● Work instructions
Scan the records for the word "right". Copy each line that includes it.
-- -- --
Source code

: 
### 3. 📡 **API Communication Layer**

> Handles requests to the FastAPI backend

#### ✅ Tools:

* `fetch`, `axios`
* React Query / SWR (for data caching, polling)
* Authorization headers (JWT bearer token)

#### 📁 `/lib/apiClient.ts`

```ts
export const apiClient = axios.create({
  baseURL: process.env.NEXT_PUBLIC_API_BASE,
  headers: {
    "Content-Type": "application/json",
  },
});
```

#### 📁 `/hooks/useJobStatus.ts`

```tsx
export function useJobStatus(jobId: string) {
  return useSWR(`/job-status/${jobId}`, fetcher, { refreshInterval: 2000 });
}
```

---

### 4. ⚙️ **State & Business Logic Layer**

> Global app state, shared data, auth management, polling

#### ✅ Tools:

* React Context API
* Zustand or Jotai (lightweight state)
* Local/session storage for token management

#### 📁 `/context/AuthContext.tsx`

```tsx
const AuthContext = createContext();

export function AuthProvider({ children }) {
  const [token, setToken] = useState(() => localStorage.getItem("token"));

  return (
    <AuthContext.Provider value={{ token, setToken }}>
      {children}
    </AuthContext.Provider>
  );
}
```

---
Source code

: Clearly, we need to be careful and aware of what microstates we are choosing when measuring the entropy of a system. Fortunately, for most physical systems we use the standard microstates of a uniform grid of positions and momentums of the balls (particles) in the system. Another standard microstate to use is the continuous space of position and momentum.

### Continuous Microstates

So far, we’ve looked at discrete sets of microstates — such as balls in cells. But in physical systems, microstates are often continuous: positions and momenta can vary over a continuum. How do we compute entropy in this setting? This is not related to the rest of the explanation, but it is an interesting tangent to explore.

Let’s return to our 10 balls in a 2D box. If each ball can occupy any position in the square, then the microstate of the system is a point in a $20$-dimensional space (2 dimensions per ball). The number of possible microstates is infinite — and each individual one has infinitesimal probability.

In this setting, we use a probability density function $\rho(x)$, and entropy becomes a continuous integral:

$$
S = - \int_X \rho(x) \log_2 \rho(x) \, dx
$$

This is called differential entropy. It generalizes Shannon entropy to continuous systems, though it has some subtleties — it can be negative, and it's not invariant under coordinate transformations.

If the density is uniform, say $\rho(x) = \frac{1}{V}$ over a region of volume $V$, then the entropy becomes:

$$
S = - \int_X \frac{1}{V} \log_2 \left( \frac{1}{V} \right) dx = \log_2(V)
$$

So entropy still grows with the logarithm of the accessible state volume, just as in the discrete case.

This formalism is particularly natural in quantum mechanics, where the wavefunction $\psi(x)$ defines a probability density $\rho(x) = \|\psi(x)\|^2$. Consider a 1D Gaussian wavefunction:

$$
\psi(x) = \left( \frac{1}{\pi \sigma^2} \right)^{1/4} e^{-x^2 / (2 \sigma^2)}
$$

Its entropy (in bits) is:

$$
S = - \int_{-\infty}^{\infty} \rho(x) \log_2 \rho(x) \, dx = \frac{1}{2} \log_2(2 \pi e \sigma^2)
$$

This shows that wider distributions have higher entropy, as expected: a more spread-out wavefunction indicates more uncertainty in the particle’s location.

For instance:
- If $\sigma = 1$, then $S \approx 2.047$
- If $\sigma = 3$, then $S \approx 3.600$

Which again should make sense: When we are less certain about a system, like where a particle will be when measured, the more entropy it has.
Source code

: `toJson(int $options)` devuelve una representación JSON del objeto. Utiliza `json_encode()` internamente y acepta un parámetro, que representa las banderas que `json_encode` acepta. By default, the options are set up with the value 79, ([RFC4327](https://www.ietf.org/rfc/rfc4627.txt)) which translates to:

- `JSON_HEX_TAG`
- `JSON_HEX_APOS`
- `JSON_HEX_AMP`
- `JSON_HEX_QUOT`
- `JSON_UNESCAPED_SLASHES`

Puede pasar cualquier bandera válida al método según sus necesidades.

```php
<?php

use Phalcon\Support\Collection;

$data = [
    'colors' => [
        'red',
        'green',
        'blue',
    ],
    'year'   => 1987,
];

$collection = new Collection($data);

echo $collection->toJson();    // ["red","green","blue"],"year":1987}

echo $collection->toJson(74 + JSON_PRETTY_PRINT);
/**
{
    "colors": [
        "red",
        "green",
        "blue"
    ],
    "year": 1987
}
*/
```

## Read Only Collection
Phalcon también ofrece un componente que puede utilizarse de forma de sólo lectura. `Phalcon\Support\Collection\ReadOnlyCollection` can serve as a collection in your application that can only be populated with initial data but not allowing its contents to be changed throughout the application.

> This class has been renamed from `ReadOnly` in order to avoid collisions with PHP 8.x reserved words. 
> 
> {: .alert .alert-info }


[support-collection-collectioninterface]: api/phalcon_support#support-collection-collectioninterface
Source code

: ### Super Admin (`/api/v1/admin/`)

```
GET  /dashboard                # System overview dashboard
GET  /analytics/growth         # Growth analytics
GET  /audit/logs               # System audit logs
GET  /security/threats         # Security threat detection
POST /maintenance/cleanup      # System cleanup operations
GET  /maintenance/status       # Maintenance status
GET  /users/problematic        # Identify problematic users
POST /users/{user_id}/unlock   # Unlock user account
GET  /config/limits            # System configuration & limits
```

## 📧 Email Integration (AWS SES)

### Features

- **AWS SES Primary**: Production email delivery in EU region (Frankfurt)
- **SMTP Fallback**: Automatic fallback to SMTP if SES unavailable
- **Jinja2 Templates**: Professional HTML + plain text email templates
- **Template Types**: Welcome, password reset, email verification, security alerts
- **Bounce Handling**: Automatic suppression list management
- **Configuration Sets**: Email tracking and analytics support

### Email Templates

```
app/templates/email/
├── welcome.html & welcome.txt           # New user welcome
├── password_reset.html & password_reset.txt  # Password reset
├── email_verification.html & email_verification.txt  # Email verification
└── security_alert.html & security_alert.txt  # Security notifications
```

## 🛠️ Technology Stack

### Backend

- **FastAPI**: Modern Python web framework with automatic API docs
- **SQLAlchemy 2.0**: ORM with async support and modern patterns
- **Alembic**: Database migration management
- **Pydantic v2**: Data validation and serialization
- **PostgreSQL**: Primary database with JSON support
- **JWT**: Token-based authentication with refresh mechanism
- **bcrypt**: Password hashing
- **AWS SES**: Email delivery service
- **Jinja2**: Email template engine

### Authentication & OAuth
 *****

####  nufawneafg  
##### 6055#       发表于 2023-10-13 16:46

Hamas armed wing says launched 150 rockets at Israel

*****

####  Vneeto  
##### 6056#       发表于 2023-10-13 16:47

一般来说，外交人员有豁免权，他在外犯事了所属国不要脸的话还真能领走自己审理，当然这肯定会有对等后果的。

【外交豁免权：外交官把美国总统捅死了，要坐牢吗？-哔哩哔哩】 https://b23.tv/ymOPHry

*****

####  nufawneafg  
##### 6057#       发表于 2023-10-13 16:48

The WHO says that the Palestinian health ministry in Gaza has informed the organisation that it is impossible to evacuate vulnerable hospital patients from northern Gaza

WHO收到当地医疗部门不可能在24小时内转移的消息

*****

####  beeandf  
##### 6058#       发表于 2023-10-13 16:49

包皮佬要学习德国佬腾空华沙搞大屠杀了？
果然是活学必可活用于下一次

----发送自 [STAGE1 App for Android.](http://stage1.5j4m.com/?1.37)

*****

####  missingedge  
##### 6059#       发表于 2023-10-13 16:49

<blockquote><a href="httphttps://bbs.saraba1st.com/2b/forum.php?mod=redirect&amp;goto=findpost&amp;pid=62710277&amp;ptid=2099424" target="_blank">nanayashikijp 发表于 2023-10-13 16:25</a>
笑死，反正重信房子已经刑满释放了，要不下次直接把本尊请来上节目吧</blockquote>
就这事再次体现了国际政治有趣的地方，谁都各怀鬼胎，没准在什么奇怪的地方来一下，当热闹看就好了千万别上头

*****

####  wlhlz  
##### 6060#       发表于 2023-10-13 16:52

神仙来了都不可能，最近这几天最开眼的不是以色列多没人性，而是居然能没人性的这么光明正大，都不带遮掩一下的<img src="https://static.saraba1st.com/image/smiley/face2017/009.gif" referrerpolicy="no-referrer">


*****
-- -- --
● Answer to this problem
S = - \int_X \frac{1}{V} \log_2 \left( \frac{1}{V} \right) dx = \log_2(V)
\psi(x) = \left( \frac{1}{\pi \sigma^2} \right)^{1/4} e^{-x^2 / (2 \sigma^2)}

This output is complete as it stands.